== Segment start ==

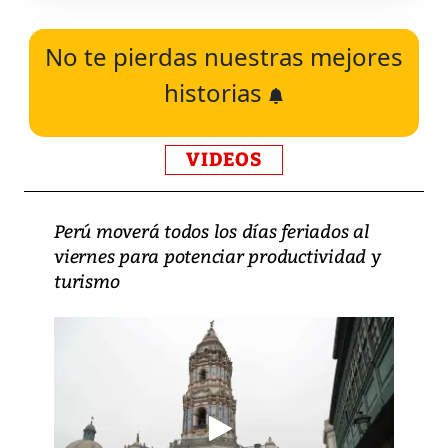
No te pierdas nuestras mejores
historias
VIDEOS
Perú moverá todos los días feriados al
viernes para potenciar productividad y
turismo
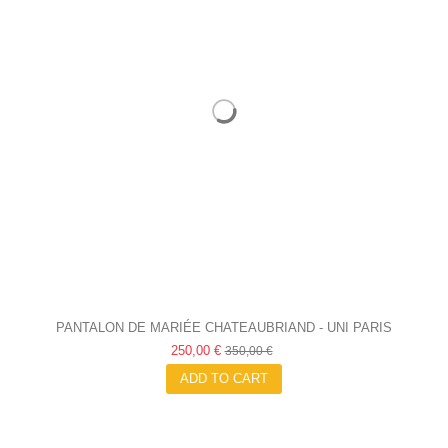
PANTALON DE MARIÉE CHATEAUBRIAND - UNI PARIS
250,00 €
350,00 €
ADD TO CART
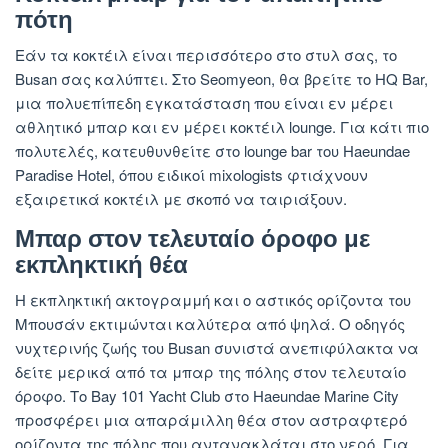
πότη
Εάν τα κοκτέιλ είναι περισσότερο στο στυλ σας, το
Busan σας καλύπτει. Στο Seomyeon, θα βρείτε το HQ Bar,
μια πολυεπίπεδη εγκατάσταση που είναι εν μέρει
αθλητικό μπαρ και εν μέρει κοκτέιλ lounge. Για κάτι πιο
πολυτελές, κατευθυνθείτε στο lounge bar του Haeundae
Paradise Hotel, όπου ειδικοί mixologists φτιάχνουν
εξαιρετικά κοκτέιλ με σκοπό να ταιριάξουν.
Μπαρ στον τελευταίο όροφο με
εκπληκτική θέα
Η εκπληκτική ακτογραμμή και ο αστικός ορίζοντα του
Μπουσάν εκτιμώνται καλύτερα από ψηλά. Ο οδηγός
νυχτερινής ζωής του Busan συνιστά ανεπιφύλακτα να
δείτε μερικά από τα μπαρ της πόλης στον τελευταίο
όροφο. Το Bay 101 Yacht Club στο Haeundae Marine City
προσφέρει μια απαράμιλλη θέα στον αστραφτερό
ορίζοντα της πόλης που αντανακλάται στο νερό. Για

== Segment end ==

_Assigned task_. The answer must be the lines above, word for word, from the first one through the line with "αθλητικό μπαρ και", pictures excluded.

_The answer_.
No te pierdas nuestras mejores
historias
VIDEOS
Perú moverá todos los días feriados al
viernes para potenciar productividad y
turismo
PANTALON DE MARIÉE CHATEAUBRIAND - UNI PARIS
250,00 €
350,00 €
ADD TO CART
πότη
Εάν τα κοκτέιλ είναι περισσότερο στο στυλ σας, το
Busan σας καλύπτει. Στο Seomyeon, θα βρείτε το HQ Bar,
μια πολυεπίπεδη εγκατάσταση που είναι εν μέρει
αθλητικό μπαρ και εν μέρει κοκτέιλ lounge. Για κάτι πιο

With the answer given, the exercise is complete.